ÉDUCATION - Malgré une "demande forte" des étudiants à être éduqués aux enjeux environnementaux et énergétiques, une grande partie des formations dans l'enseignement supérieur n'aborde pas cette thématique, selon un rapport du think tank The Shift Project, qui a étudié plus de 2.000 cursus représentant 11% des étudiants.
"Il est indispensable que tous les étudiants soient formés aux enjeux environnementaux. Les étudiants qui arrivent n'ont pas été informés du tout. Au début, l'atterrissage est assez dur : les fossiles, le pic pétrolier… il faut arriver à être lucide sans être désespéré", témoigne cet enseignant en école de commerce dans un rapport qui documente le manque de formations sur les enjeux environnementaux et énergétiques dans l'enseignement supérieur.
Publié lundi par le think tank The Shift Project, le rapport "Mobiliser l'enseignement supérieur pour le climat" a passé en revue 34 établissements, représentant "un peu plus de 11% des 2,68 millions d'étudiants du pays". Il a mesuré que 76% des 2.450 formations qui y sont proposées n'abordent pas les "enjeux climat-énergie", définis comme "tous les enjeux liés aux problématiques climatiques, énergétiques, épuisement des ressources, et de manière globales les questions liées à la notion d'anthropocène". Surtout il rappelle que l'utilisation de l'énergie est au centre du problème de réchauffement climatique, et que cette énergie est toujours, aujourd'hui, d'origine fossile à 80%.
Les enjeux énergie-climat obligatoirement abordés dans seulement 11% des formations
"J'ai été marqué par le manque de sens des cours proposés : absolument rien sur les enjeux sociaux et environnementaux alors que l'on parle des défis majeurs de ce siècle. (...) C'est comme si les écoles de commerce vivaient encore au siècle dernier, comme si les chocs pétroliers, la bulle Internet, la crise de 2008, la crise de la dette n'avaient rien changé alors que tout tend à nous montrer qu'il faut repenser notre système", s'alarme pour sa part un jeune diplômé, interrogé également dans ce rapport.
Parmi les 34 établissements examinés, on compte 12 écoles d'ingénieurs, 4 universités, 6 écoles de commerce, 6 écoles de hauts fonctionnaires et 6 établissements divers (Sciences Po, journalisme, communication, architecture...). Seulement 11% des formations proposées dans ces établissements abordent de manière obligatoire ces enjeux climat-énergie, et 24% les abordent soit de manière obligatoire, soit de manière facultative, malgré une "demande forte des étudiants".
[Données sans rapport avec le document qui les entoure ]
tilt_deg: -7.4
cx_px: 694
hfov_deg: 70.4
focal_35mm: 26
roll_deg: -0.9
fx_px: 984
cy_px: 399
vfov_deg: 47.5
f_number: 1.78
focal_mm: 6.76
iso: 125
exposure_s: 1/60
3 sujets sur 60 au concours de l'ENA
Le rapport s'arrête par exemple sur l'une des formations les plus emblématiques : l'Ecole nationale d'administration (ENA). En analysant les concours d'entrée de la célèbre école des hauts fonctionnaires depuis 2015, le rapport mesure que sur les 60 sujets proposés, 16 auraient pu aborder les enjeux climat-énergie, mais 13 ne l'ont pas fait. Les 3 sujets sur 60 qui ont abordé ces enjeux datent d'ailleurs de 2018. Preuve d'un changement de logiciel dans l'enseignement supérieur ?
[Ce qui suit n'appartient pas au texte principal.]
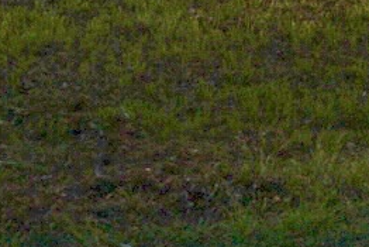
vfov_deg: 8.5
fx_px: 1518
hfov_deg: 13.3
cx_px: 492
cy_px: -350
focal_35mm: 148
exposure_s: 30
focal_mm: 24
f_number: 11
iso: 100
"Chacun a le droit d’être informé et formé aux enjeux climatiques et énergétiques, grands défis de notre siècle. De nombreux étudiants et jeunes actifs, pris entre leur inquiétude profonde en matière climatique et l’absence d’enseignements sérieux dans leur formation intellectuelle et professionnelle, se retrouvent désemparés", constatent les co-autrices de l'étude, Clémence Vorreux et Marion Berthault, qui estiment que "la demande exprimée par le milieu de l’enseignement supérieur, et avant tout par les étudiants, contraste fortement avec le silence de la puissance publique". Le président du Shift Project Jean-Marc Jancovici ajoute qu'"en matière de climat et d'énergie, tout citoyen doit être capable de comprendre ce que dit l’expert, et cela demande au moins 5 à 10 heures de formation".
Si le rapport fait le constat d'une offre croissante de formations spécialisées, il appelle les dirigeants d'établissements à l'action, et l'État à "définir une stratégie nationale de l'enseignement supérieure pour le climat", ainsi qu'à "soutenir les établissements dans sa mise en œuvre et mettre en place un observatoire national pour suivre le processus".